Before the Hammerfall War, the population of the Kalkoraen Nation was divided roughly equally into three areas — the North (blockading the Dominah), the interior (in the wetlands), and the coast (Domus Palus and everything south and east of it along the sea). After the Hammerfall War, very few Kalkorae still lived in the North. The Kalkorae of the interior remained numerous, though they were heavily reliant upon the coastal cities for energy. The coast was increasingly dominated by the Mar, especially in the larger cities.

The Hammerfall War altered the balance of power on the subcontinent. Deprived of an enemy, some among the Kalkorae grew ambitious, and many more rankled at the lack of representative government. Many of the Hundred Tribes had fallen into their old rivalries. Within a hundred years, the wints had returned to their sporadic wars, and the Kalkoraen Nation had splintered into two small, rural countries — one in the North and one in the interior - and a half dozen coastal city-states increasingly populated by Mar.

What followed was a long dark age about which little is known. The Kalkorae in the North appear to have remained close to their mede roots. Those of the interior soon found themselves dragged into the wars between the wints, and it is believed they were culturally and racially assimilated into the Hundred Tribes.
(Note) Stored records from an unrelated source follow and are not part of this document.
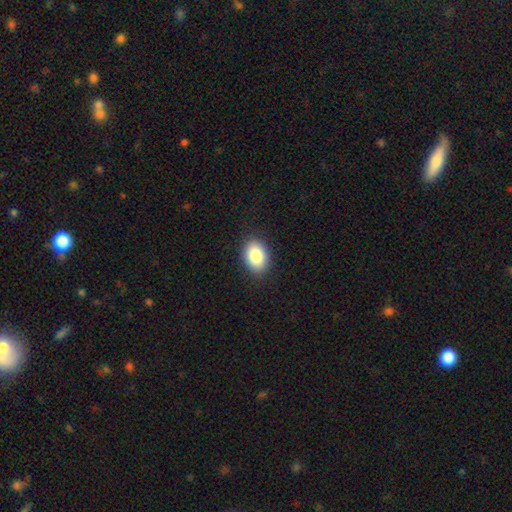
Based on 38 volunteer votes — A smooth galaxy with no disk features (89%) that is in between round and cigar-shaped (82%).

Vote fractions:
- Smooth or featured? smooth: 89% / star or artifact: 8% / featured or disk: 3%
- How rounded? in between: 82% / round: 18% / cigar-shaped: 0%
- Merging? none: 91% / minor disturbance: 6% / major disturbance: 3% / merger: 0%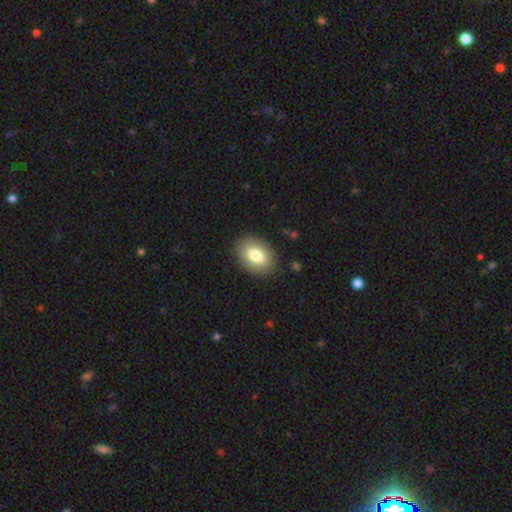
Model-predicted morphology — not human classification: smooth-or-featured: smooth: 78% | featured or disk: 15% | star or artifact: 7%
  how-rounded: in between: 84% | round: 15% | cigar-shaped: 1%
  merging: none: 87% | minor disturbance: 9% | major disturbance: 3% | merger: 1%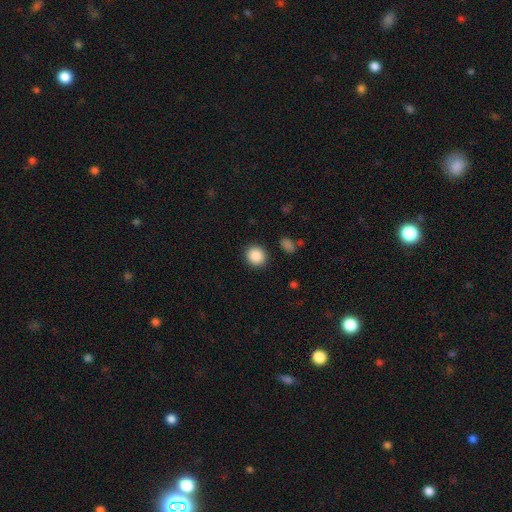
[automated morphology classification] Overall: smooth (89%). How rounded: round (78%). Merging: none (89%).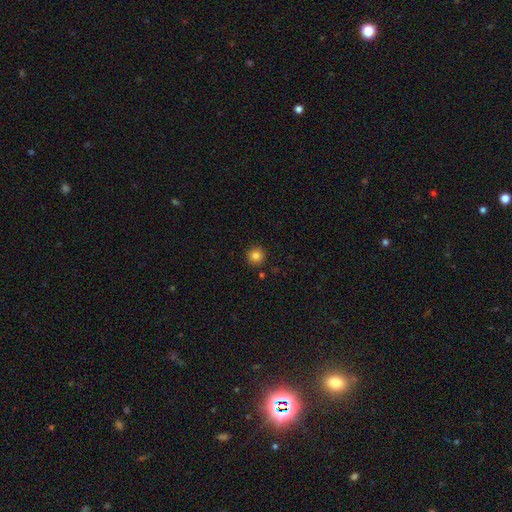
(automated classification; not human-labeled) Smooth or featured? Predicted: smooth (p=0.83). How rounded? Predicted: round (p=0.95). Merging? Predicted: none (p=0.90).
The city-states seem to have done well up until the point when the last remaining pure medes died, leaving the Mar an advanced magical infrastructure that they couldn't use and libraries of knowledge that would soon vanish forever as the magic that maintained them faded away.

Even this last lacked an easy remedy, since the Kalkorae's pictographic language could not be rendered in two dimensions, and since the Mar lacked a written language. For seven centuries, desperate Mar scholars attempted to preserve this knowledge by word of mouth. This was not easy, since the Kalkoraen language was at least partially conveyed through gestures and tones the smallest variation of which could radically alter the meaning. Further, the Mar had long since established languages of their own that were a combination of the wint and mede tongues. Not only did this render the works contained in the oral tradition meaningless to all but the most knowledgeable scholars, it eliminated the capacity to detect errors in transcription and so opened all the information to cumulative errors.

Much of what scholars believe took place in Marrishland during the Dark Age of Marrishland is based on the surviving accounts of those who lived before and after it. The stark differences between these accounts attests to the turmoil of these centuries, though the exact nature of these tumultuous events will never be known for certain. Scholars have speculated at great length, however, on what transpired during these eight long centuries.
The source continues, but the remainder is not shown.